**Selected excerpt:**

# Colab Training Notebook: Generic PyTorch Pipeline

This notebook sets up a full training workflow (data, model, training, validation, logging, export) suitable for Google Colab GPU runtimes.

In [None]:
# 1. Check Runtime Hardware (GPU/TPU Availability)
import torch, platform, os
print(f"Python: {platform.python_version()}")
print(f"Torch: {torch.__version__}")
print("CUDA available:", torch.cuda.is_available())
if torch.cuda.is_available():
    print("Device count:", torch.cuda.device_count())
    print("Current device:", torch.cuda.current_device())
    print("Device name:", torch.cuda.get_device_name(0))
else:
    print("If you need a GPU: Runtime > Change runtime type > GPU")

In [None]:
# 2. Install and Upgrade Dependencies
!pip install -q --upgrade pip
!pip install -q torch torchvision torchaudio --index-url https://download.pytorch.org/whl/cu121
!pip install -q numpy matplotlib scikit-learn tensorboard tqdm
import torch, torchvision, numpy as np, matplotlib
print("Torch version:", torch.__version__)
print("Torchvision version:", torchvision.__version__)
## 3. Mount Google Drive (Optional Persistence)
USE_DRIVE = False  # set True to persist
if USE_DRIVE:
    from google.colab import drive
    drive.mount('/content/drive')
    BASE_DIR = '/content/drive/MyDrive/colab_training_run'
else:
    BASE_DIR = '/content/training_run'

os.makedirs(BASE_DIR, exist_ok=True)
print("Base directory:", BASE_DIR)

In [None]:
# 4. Set Global Configuration (Paths, Hyperparameters, Seeds)
import random, json, math, numpy as np, torch
cfg = {
    'batch_size': 128,
    'lr': 3e-4,
    'epochs': 15,
    'seed': 42,
    'data_dir': BASE_DIR + '/data',
    'output_dir': BASE_DIR + '/outputs',
    'num_workers': 2
}

def set_seed(seed:int):
    random.seed(seed)
    np.random.seed(seed)
    torch.manual_seed(seed)
    torch.cuda.manual_seed_all(seed)
    torch.backends.cudnn.deterministic = True
    torch.backends.cudnn.benchmark = False

set_seed(cfg['seed'])
os.makedirs(cfg['data_dir'], exist_ok=True)
os.makedirs(cfg['output_dir'], exist_ok=True)
print(cfg)
# 5. Import Libraries
import os, datetime
import torch
import torch.nn as nn
import torch.nn.functional as F
import torch.optim as optim
import torchvision
from torchvision import datasets, transforms
from torch.utils.data import DataLoader, random_split
import matplotlib.pyplot as plt
from sklearn.metrics import confusion_matrix, classification_report
from torch.utils.tensorboard import SummaryWriter
print('Imports complete.')
# 6. Download or Ingest Dataset (CIFAR10)
train_val = datasets.CIFAR10(root=cfg['data_dir'], train=True, download=True)
TEST = datasets.CIFAR10(root=cfg['data_dir'], train=False, download=True)
classes = train_val.classes
print('Classes:', classes)

**Your assignment:** Can you reproduce the stretch of the Colab training notebook from "## 3. Mount" through "os.makedirs(BASE_DIR, exist_ok=True)", character for character?

Records excerpted from a collection:
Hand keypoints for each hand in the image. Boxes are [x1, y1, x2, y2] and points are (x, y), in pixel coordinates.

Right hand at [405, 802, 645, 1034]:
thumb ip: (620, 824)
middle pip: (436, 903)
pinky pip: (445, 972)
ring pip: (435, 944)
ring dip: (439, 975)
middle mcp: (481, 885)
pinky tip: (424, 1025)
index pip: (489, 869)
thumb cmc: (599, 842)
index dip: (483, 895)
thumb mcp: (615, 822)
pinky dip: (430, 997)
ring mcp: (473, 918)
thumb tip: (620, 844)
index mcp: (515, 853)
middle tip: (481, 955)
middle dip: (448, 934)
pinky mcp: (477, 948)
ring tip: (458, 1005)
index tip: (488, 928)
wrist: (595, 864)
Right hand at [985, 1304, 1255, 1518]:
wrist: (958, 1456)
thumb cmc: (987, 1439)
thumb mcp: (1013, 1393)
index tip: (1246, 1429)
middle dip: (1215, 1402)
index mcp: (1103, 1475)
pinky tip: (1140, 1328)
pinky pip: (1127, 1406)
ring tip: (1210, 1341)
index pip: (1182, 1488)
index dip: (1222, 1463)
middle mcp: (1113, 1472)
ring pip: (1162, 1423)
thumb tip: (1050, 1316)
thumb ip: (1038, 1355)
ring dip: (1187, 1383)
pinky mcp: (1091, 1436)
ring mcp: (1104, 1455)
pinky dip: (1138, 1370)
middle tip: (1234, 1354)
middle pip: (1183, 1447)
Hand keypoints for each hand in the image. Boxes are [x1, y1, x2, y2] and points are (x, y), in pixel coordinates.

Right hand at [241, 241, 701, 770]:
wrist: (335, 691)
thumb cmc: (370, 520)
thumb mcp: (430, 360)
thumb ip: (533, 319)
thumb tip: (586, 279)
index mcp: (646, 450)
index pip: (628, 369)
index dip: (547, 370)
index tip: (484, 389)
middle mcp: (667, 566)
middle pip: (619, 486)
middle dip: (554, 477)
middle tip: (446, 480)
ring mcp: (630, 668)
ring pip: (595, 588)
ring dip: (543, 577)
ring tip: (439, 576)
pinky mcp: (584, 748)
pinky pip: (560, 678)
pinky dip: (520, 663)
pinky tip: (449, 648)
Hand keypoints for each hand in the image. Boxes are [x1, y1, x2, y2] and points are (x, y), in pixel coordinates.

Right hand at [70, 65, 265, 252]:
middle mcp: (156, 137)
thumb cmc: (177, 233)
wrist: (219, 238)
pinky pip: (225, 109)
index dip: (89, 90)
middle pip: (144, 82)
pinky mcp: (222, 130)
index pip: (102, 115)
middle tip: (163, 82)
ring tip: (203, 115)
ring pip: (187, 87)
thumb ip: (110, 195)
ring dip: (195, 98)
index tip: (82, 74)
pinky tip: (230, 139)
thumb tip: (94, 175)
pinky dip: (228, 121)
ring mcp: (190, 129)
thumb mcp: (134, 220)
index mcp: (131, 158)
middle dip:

**Solution:**
## 3. Mount Google Drive (Optional Persistence)
USE_DRIVE = False  # set True to persist
if USE_DRIVE:
    from google.colab import drive
    drive.mount('/content/drive')
    BASE_DIR = '/content/drive/MyDrive/colab_training_run'
else:
    BASE_DIR = '/content/training_run'

os.makedirs(BASE_DIR, exist_ok=True)